- 読む文章 -
インクジェットCTP技術は、レーザ画像形成技術および感熱画像形成技術に比べて、インクジェットプリンタのスプレーノズルの孔サイズに起因して解像度に限界があり画質が劣るという主要な欠点がある。
現在、CTPには2つの方法がある。
一方の方法は、ブランク基板に直接インクを吹き付けて画像を形成する方法であり、これは安価で簡便である。
この方法で用いられるインクは、水溶性インク溶液、熱硬化性インク、または紫外線(UV)硬化型インクであり得る。
しかし製造された製版プレートの印刷耐性は10,000または20,000枚であり、画質および解像度は比較的低い(133LPIより低く、そのため画像形成解像度および画質に対する要求が高くない分野、例えば新聞印刷業界などでしか適用できない)。
他方の方法は、マスキング状態でポジティブPS製版プレートにインクを吹き付ける方法であり、感光コーティングは化学分解性または光重合性であり得る。
ネガディブ製版プレートは省略できる。
しかしそれでも露光および現像は必要であり、印刷条件はすべて従来のPS印刷の条件に類似である。
そのため、プロセスは複雑であり、消耗材料のコストは高い。
【発明の概要】
【発明が解決しようとする課題】
【0003】
本発明の目的は、インクジェットダイレクト製版に用いられて製版プレートの画像解像度の向上に役立つインクを提供することである。
処理前のアルミニウム基板(例えば中国特許出願第200610011259.1号(CN100460327C)に記載のアルミニウム基板)または市販の陽極酸化アルミニウム基板に印刷するために該インクを用いて製版プレートを作成することができる。
作成した製版プレートは高い印刷耐性と高い解像度とを有する。
このように本発明は、現行のインクジェットCTPプロセスの欠点を克服し、インクジェットCTPの開発および応用を制限している問題を解決する。

- 用意した資料 -
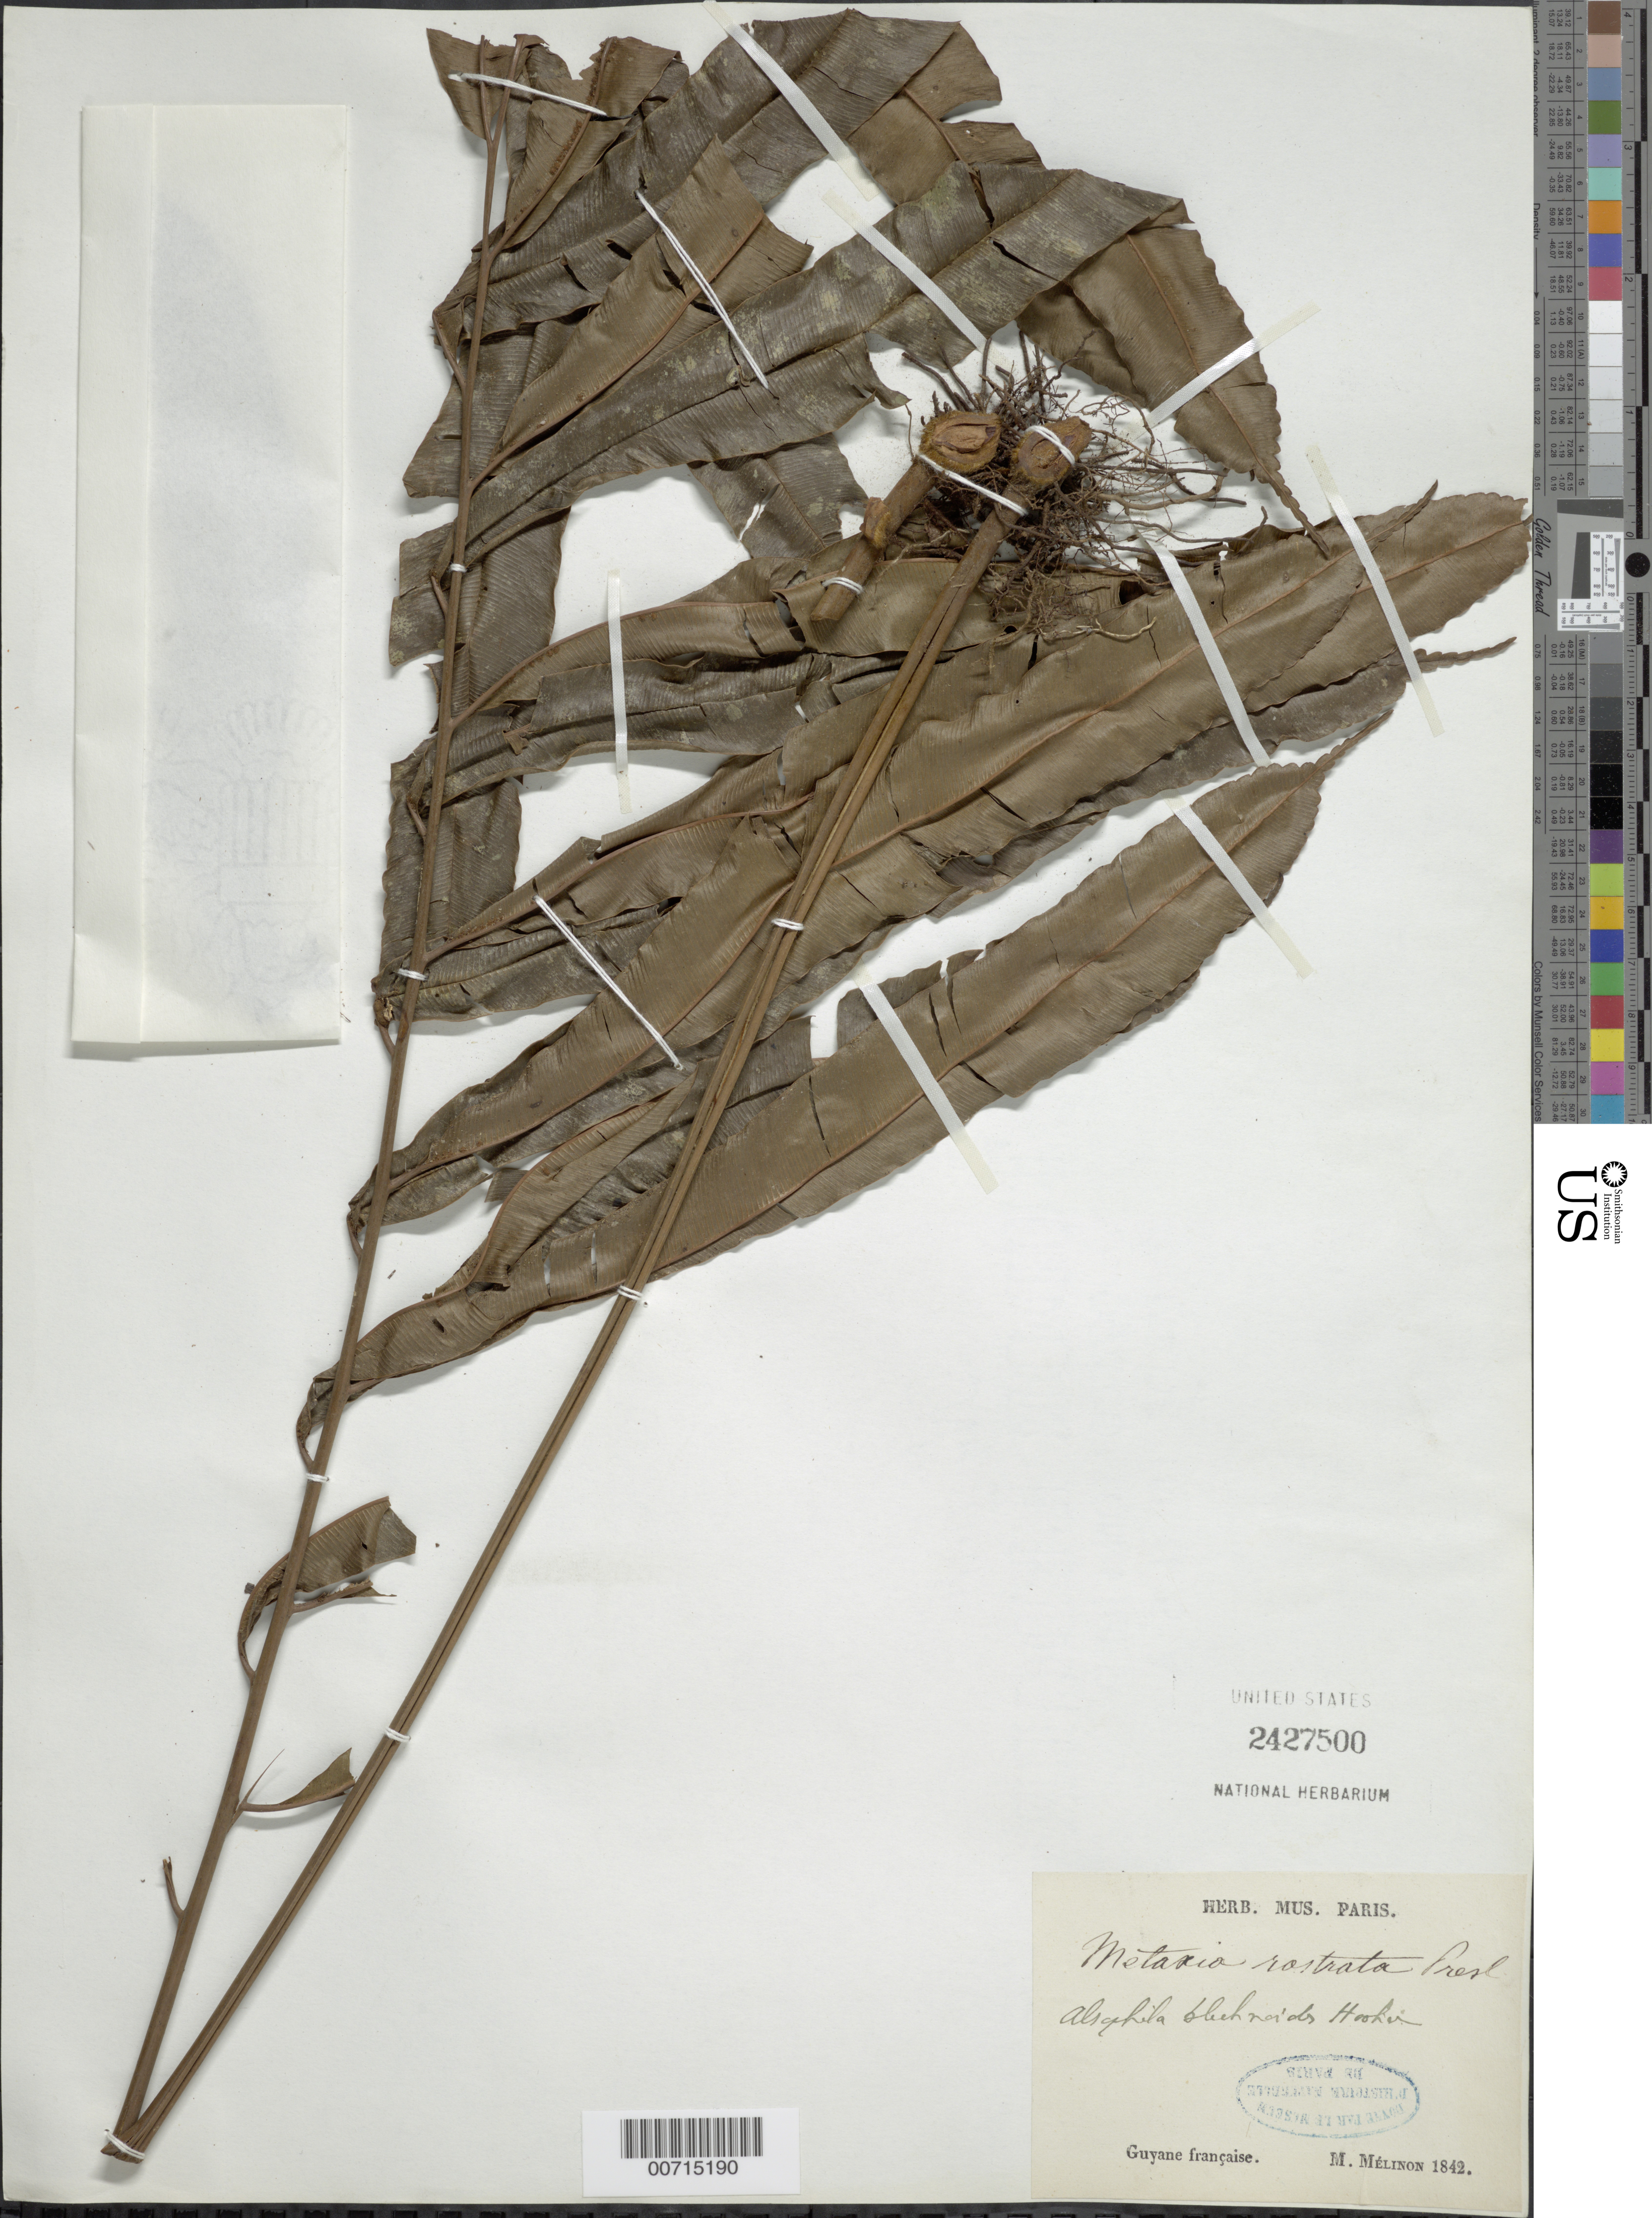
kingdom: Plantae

...

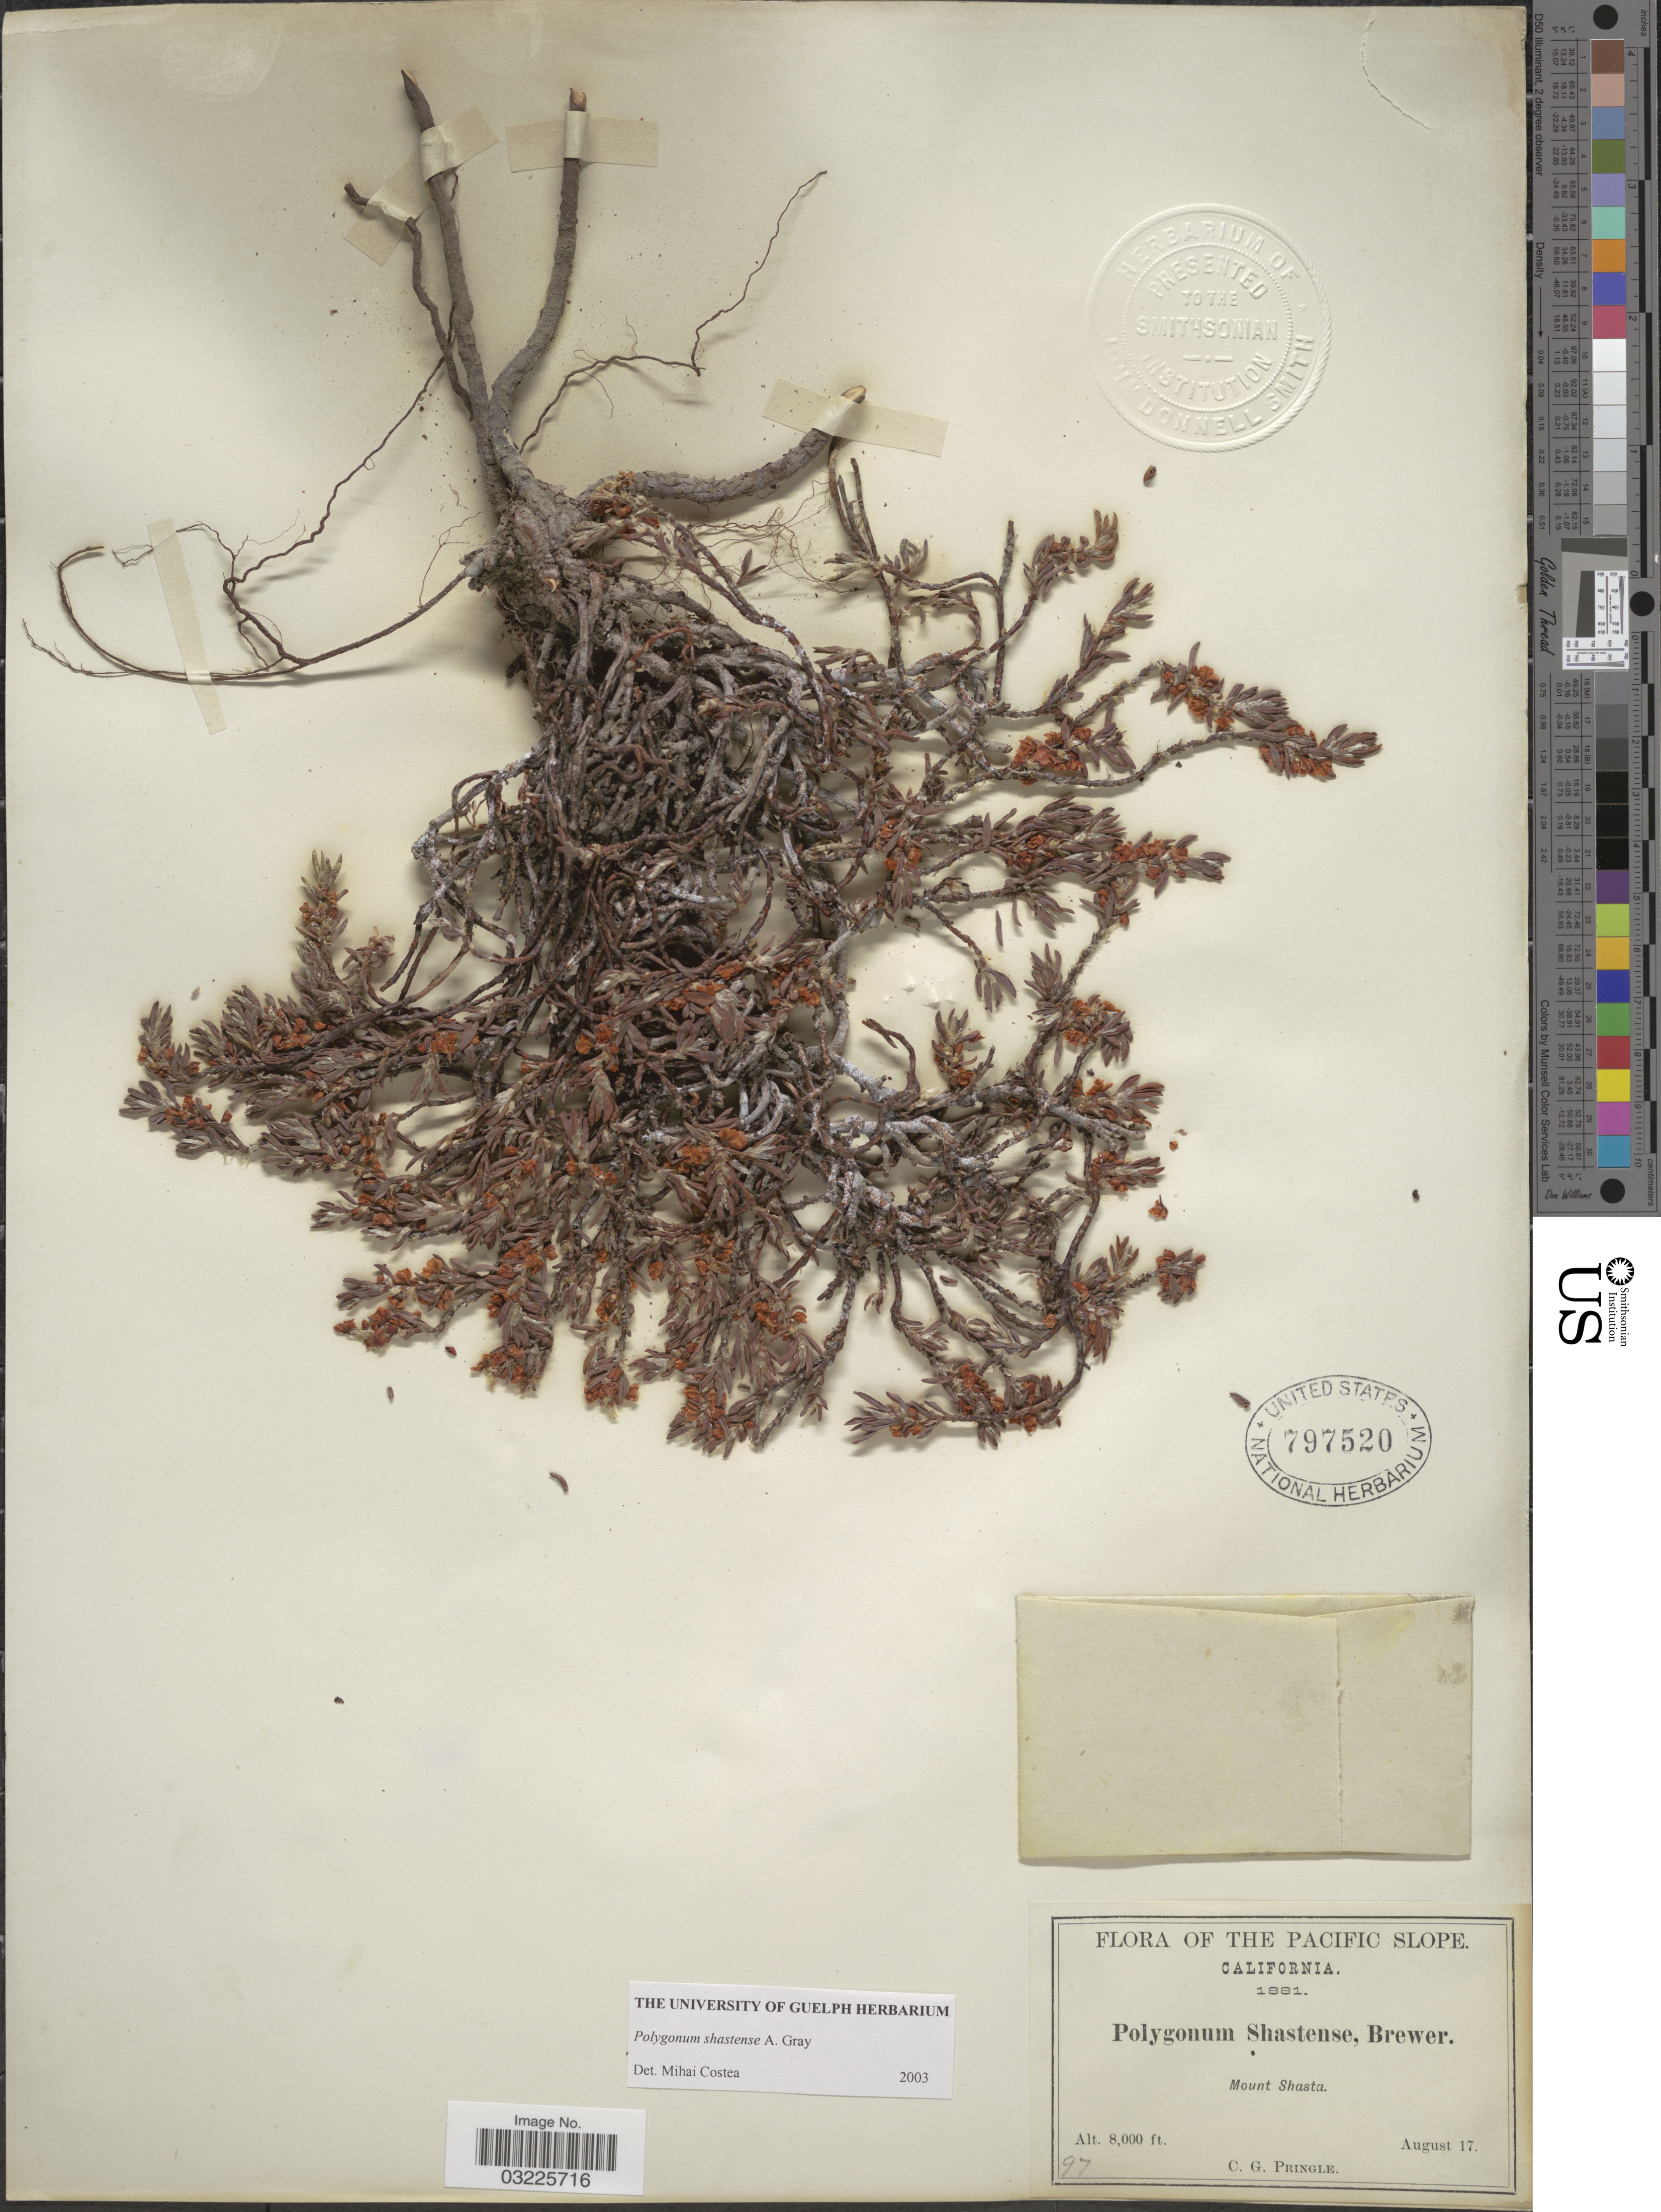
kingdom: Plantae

- やること -
1. インクジェット製版についての文章によると、ブランク基板に直接インクを吹き付ける方法で作った製版プレートの印刷耐性は何枚ですか。
2. インクジェット製版についての文章の「他方の方法は、マスキング状態」から「インクを提供することである。」までを、一字も変えずに書き出してください。
3. インクジェット製版についての文章を、最後の文のあとから書き進めてください。
資料の項目は使わなくてかまいません。

- 結果まとめ -
1. 10,000または20,000枚です。

2.
他方の方法は、マスキング状態でポジティブPS製版プレートにインクを吹き付ける方法であり、感光コーティングは化学分解性または光重合性であり得る。
ネガディブ製版プレートは省略できる。
しかしそれでも露光および現像は必要であり、印刷条件はすべて従来のPS印刷の条件に類似である。
そのため、プロセスは複雑であり、消耗材料のコストは高い。
【発明の概要】
【発明が解決しようとする課題】
【0003】
本発明の目的は、インクジェットダイレクト製版に用いられて製版プレートの画像解像度の向上に役立つインクを提供することである。

3.
【0004】
本発明の別の目的は、インクジェットダイレクト製版に用いられて製版プレートの画像解像度の向上に役立つインクの調製方法を提供することである。
【課題を解決するための手段】
【0005】
本発明者は、現行のインクジェットCTPプロセスにおける低画質の主な原因は以下であることを発見した。
処理前のアルミニウム基板(中国特許出願第200610011259.1号参照)と市販の陽極酸化アルミニウム基板は共に高い固有表面エネルギーを有しており、その結果、無機溶剤と有機溶剤とが共に上記2種類の基板の表面上で容易に広がり浸透し得る。
そのため、通常のインクは上記2種類の基板の表面上で大きく拡散し、インクが表面に吹き付けられた場合に低画質となる。
非浸透現象は、液体−固体界面または液体−液体界面において固体と液体の表面張力が異なること、または液体と液体の表面張力が異なることによって、浸透が起こらないという現象である。
非浸透現象は具体的には、固体表面上の液体が収縮して液滴になること、または液体が別の液体の表面上で有効に広がることができず、そのために当該別の液体の表面上で液滴として存在することを意味する。
本発明は、非浸透現象を利用して、上記アルミニウム基板の表面上に高解像度画像を生成する。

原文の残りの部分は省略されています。